Le 6 mai 2015, nous perdions papa. Le 26 mars 2016, maman partait le rejoindre.
Difficile pour moi de reprendre mon blog sans évoquer la disparition de mes parents. Je ne me voyais pas publier mes articles comme « un achat par semaine », « eat, pray, love » ou mes compte-rendus de voyages en toute insouciance sans rendre hommage à mon papa et à ma maman à qui je dois tout et qui ont fait de moi ce que je suis aujourd’hui. Il arrive en effet que le chant des oiseaux, la contemplation des cerisiers en fleurs ou les senteurs du jardin après une averse ne suffisent pas à combler le vide laissé par une personne aimée.
Je ne cache pas que je suis encore sous le choc de la mort de maman et que j’ai encore de la peine à réaliser que mon Role Model, dont les conseils m’étaient si précieux, s’en est allée définitivement. A ceux qui me demandent avec compassion si ce n’est pas trop dur de pleurer les décès de papa et de maman dans un temps aussi court, je réponds que s’ils étaient morts dans 5 ans ou dans 10 ans, la peine aurait été la même.
La peine mais aussi la joie et la reconnaissance, aussi surprenant que cela puisse paraître.
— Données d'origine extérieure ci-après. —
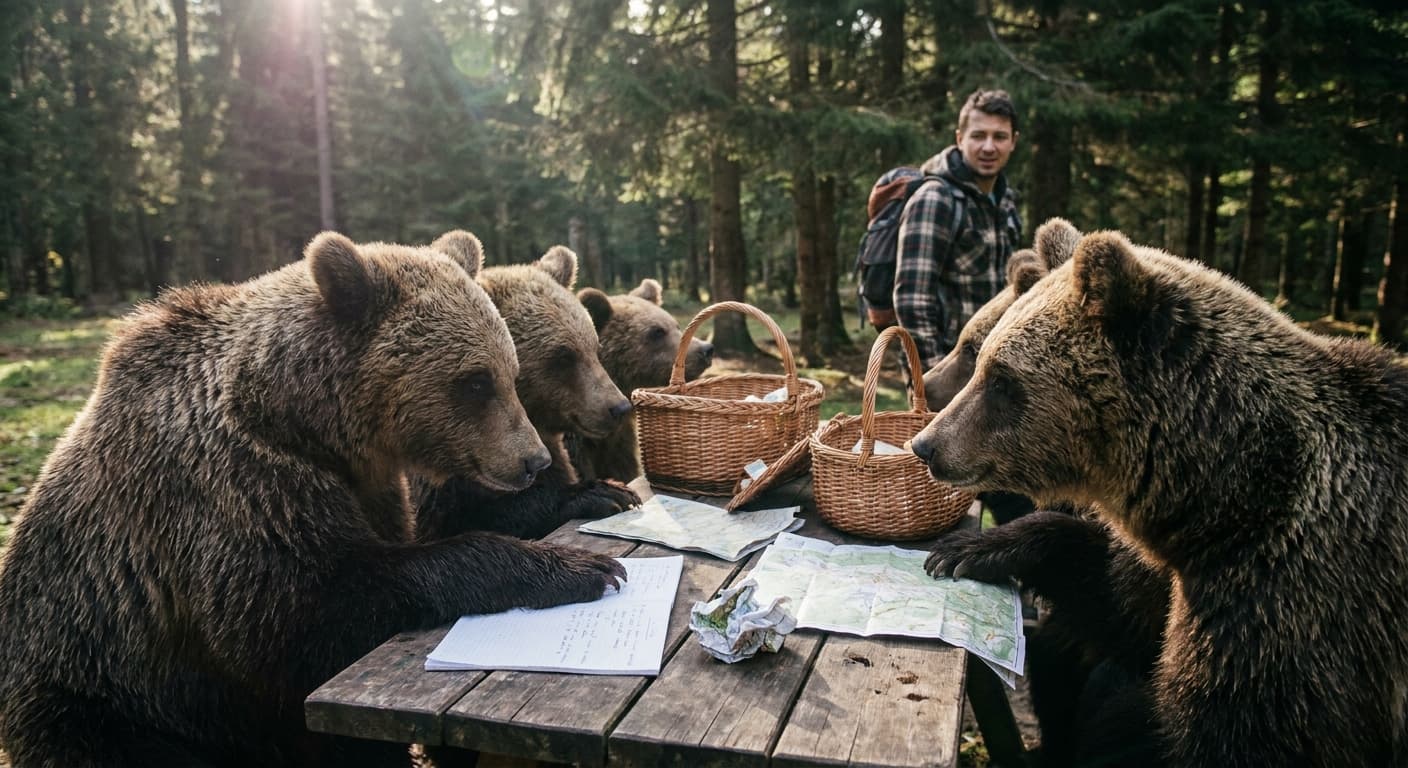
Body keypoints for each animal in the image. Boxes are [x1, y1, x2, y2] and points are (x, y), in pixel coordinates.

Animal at [912, 230, 1408, 767]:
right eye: (979, 354)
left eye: (998, 376)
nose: (927, 444)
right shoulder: (1175, 575)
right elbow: (1118, 603)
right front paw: (971, 550)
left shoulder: (1294, 604)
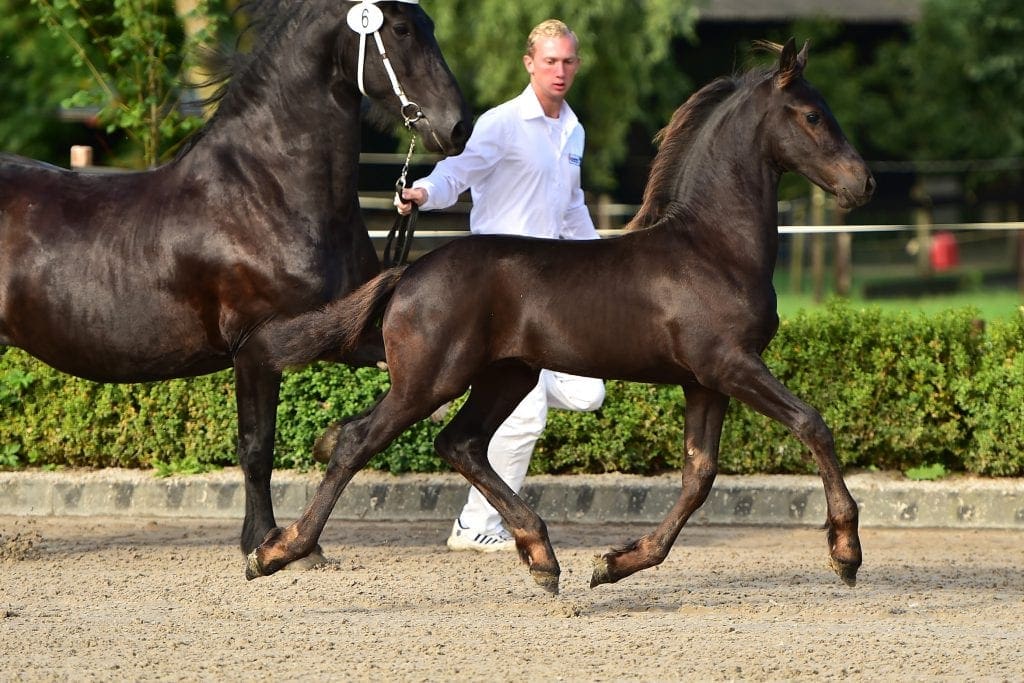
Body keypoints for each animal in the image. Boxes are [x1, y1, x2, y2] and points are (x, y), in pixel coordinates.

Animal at [0, 0, 470, 564]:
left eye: (431, 26)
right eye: (400, 29)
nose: (457, 127)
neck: (265, 194)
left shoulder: (340, 332)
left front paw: (327, 443)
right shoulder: (258, 347)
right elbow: (256, 448)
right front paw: (267, 541)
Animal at [246, 38, 874, 593]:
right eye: (813, 115)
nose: (862, 183)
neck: (712, 248)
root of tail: (409, 272)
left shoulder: (705, 381)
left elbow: (699, 476)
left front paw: (615, 563)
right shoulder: (731, 365)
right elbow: (812, 423)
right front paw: (845, 551)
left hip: (508, 375)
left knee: (460, 443)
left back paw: (542, 556)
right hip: (429, 380)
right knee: (358, 442)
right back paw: (276, 551)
Je suis heureuse d’avoir connu papa et maman, qui nous ont aimés, élevés et éduqués, mon Frangin et moi, je suis reconnaissante de tout ce qu’ils nous ont donné depuis le premier jour de notre arrivée en Suisse jusqu’à leur fin à l’hôpital. Les dernières paroles de maman ont été de « faire ce qu’il y avait à faire » pour les travaux de rénovation du chalet et de nous reprendre pour ne « pas alerter et inquiéter tout le monde » alors que j’étais en larmes, le médecin nous ayant informés qu’elle n’en avait plus que pour quelques heures à vivre.
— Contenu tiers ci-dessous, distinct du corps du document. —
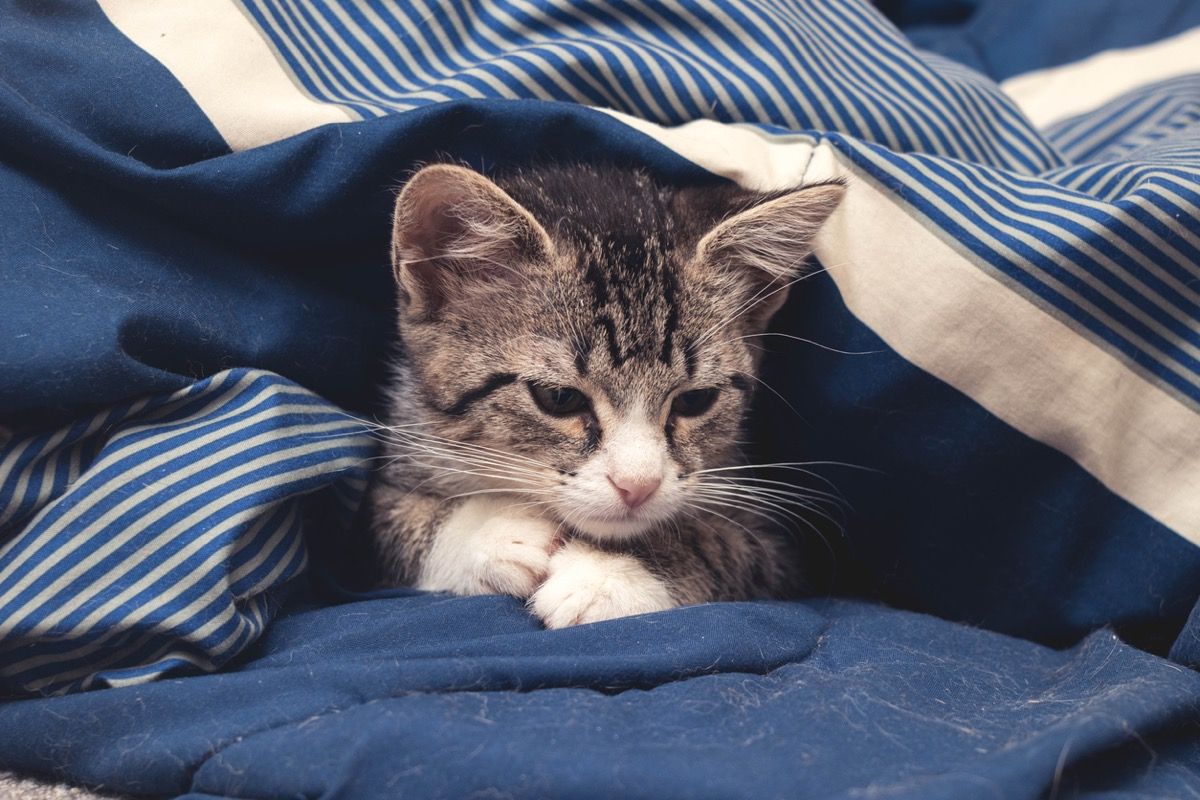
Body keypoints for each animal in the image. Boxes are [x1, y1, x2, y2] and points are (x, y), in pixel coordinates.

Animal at [364, 160, 844, 623]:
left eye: (694, 400)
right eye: (559, 398)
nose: (638, 486)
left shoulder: (781, 554)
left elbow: (725, 545)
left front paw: (608, 573)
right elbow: (391, 520)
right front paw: (490, 535)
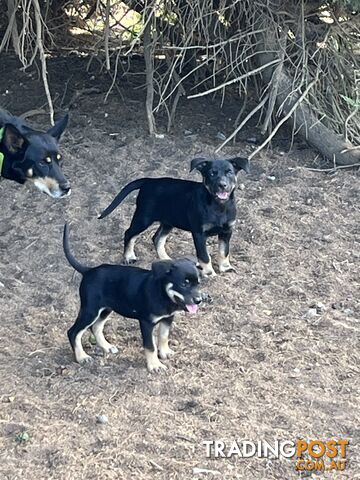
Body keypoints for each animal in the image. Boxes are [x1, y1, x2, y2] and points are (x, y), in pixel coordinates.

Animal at [63, 224, 204, 372]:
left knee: (96, 327)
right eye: (184, 284)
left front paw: (165, 352)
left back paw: (106, 347)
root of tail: (88, 271)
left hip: (106, 309)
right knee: (73, 332)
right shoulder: (146, 322)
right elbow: (150, 346)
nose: (199, 300)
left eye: (198, 283)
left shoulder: (168, 318)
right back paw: (82, 357)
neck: (163, 294)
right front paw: (155, 365)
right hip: (90, 310)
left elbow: (164, 336)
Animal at [99, 158, 250, 278]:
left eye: (229, 172)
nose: (222, 185)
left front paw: (226, 268)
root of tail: (149, 181)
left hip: (168, 221)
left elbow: (224, 251)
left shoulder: (227, 231)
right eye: (212, 173)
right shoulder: (199, 233)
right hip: (144, 217)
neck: (219, 206)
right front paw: (209, 273)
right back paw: (129, 257)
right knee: (129, 233)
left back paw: (166, 259)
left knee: (156, 238)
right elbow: (204, 256)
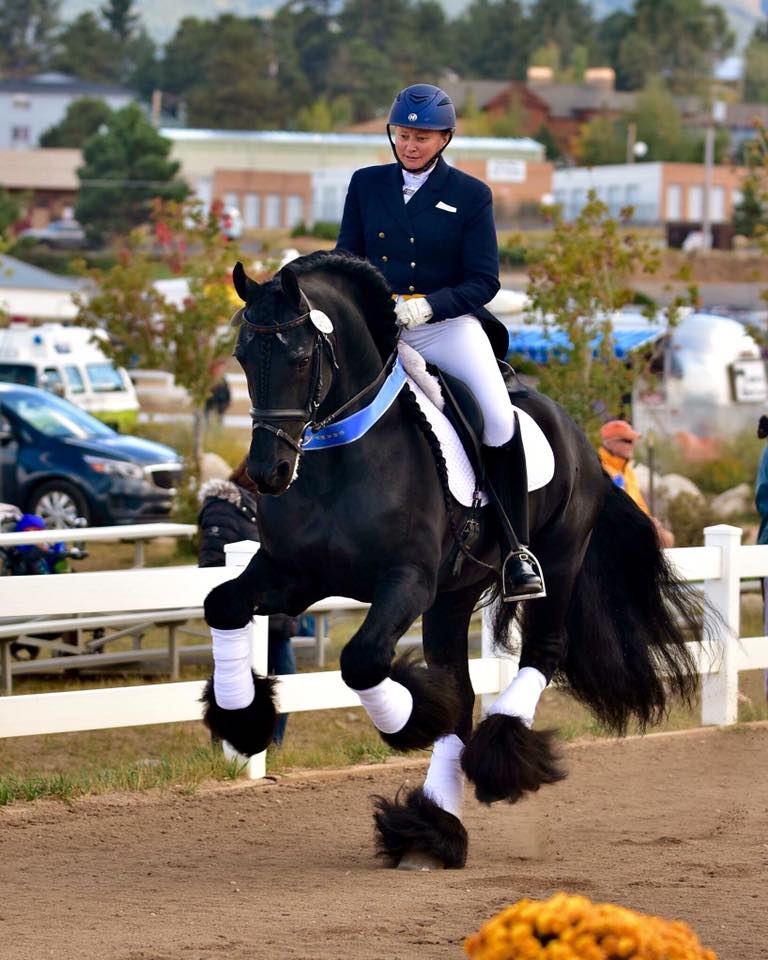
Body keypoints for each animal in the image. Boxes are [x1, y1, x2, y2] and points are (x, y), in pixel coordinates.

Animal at [202, 253, 704, 872]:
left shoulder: (407, 582)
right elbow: (222, 604)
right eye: (243, 355)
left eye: (298, 357)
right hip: (453, 594)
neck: (345, 456)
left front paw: (412, 718)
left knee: (544, 652)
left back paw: (497, 760)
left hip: (556, 560)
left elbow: (361, 660)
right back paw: (432, 830)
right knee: (461, 693)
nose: (267, 472)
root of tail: (579, 437)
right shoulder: (293, 576)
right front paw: (242, 716)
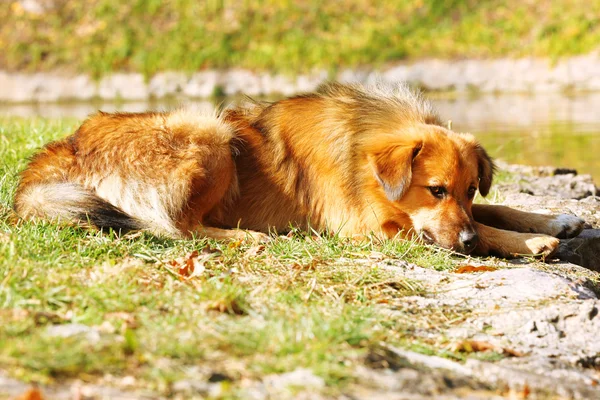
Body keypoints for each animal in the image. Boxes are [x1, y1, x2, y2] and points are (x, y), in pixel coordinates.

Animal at [12, 82, 584, 258]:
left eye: (467, 189)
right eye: (435, 189)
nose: (463, 242)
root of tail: (63, 148)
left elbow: (497, 208)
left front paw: (553, 220)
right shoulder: (372, 228)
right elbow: (485, 226)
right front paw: (533, 242)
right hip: (210, 132)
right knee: (175, 226)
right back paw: (250, 238)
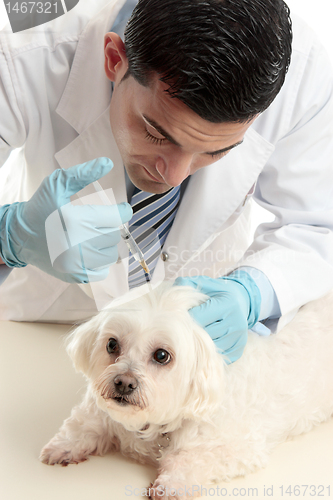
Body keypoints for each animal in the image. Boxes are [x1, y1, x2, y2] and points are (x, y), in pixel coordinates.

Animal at [40, 284, 332, 498]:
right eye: (112, 344)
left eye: (161, 355)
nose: (123, 382)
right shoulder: (101, 410)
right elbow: (84, 424)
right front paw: (64, 446)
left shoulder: (238, 446)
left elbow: (193, 458)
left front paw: (171, 484)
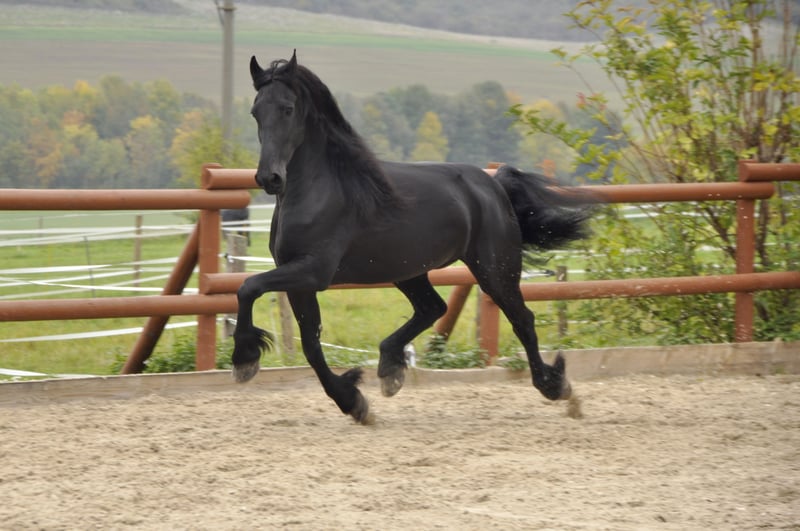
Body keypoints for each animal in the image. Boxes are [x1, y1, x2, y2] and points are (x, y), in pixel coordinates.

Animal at [232, 51, 595, 424]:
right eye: (256, 111)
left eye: (287, 108)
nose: (269, 178)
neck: (320, 191)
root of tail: (493, 185)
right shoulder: (299, 280)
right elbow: (310, 343)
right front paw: (352, 401)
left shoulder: (313, 270)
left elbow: (249, 287)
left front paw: (245, 358)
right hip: (407, 269)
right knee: (433, 307)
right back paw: (390, 368)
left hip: (494, 269)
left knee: (521, 319)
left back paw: (556, 387)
Grâce à papa, j’ai compris que la mort pouvait être rapide et sans douleur, un jour on vit, l’autre jour on meurt ; grâce à maman, j’ai compris qu’on avait le choix et qu’on pouvait décider plus ou moins quand et comment on voulait mourir (sans Exit) ; grâce à mes parents, j’ai appris que la mort n’était pas cette grande faucheuse impitoyable aux longs doigts glacés mais un instant de la vie aussi intense, profond et bouleversant qu’une naissance ; grâce à eux, j’ai appris à ne plus en avoir peur.
Cet ultime cadeau me permet d’exorciser toute angoisse quant à ma finitude et m’ouvre tout le champ des possibles pour mener mon existence à bien. La mort n’est pas la fin de la vie mais la vie est l’histoire de la mort. On ne sait pas d’où l’on vient ni où l’on va mais dans cette intervalle tridimensionnel lié au temps et à l’espace, il me reste des personnes à aimer, des bonheurs à partager, des leçons à apprendre et plein d’occasions pour grandir et m’épanouir.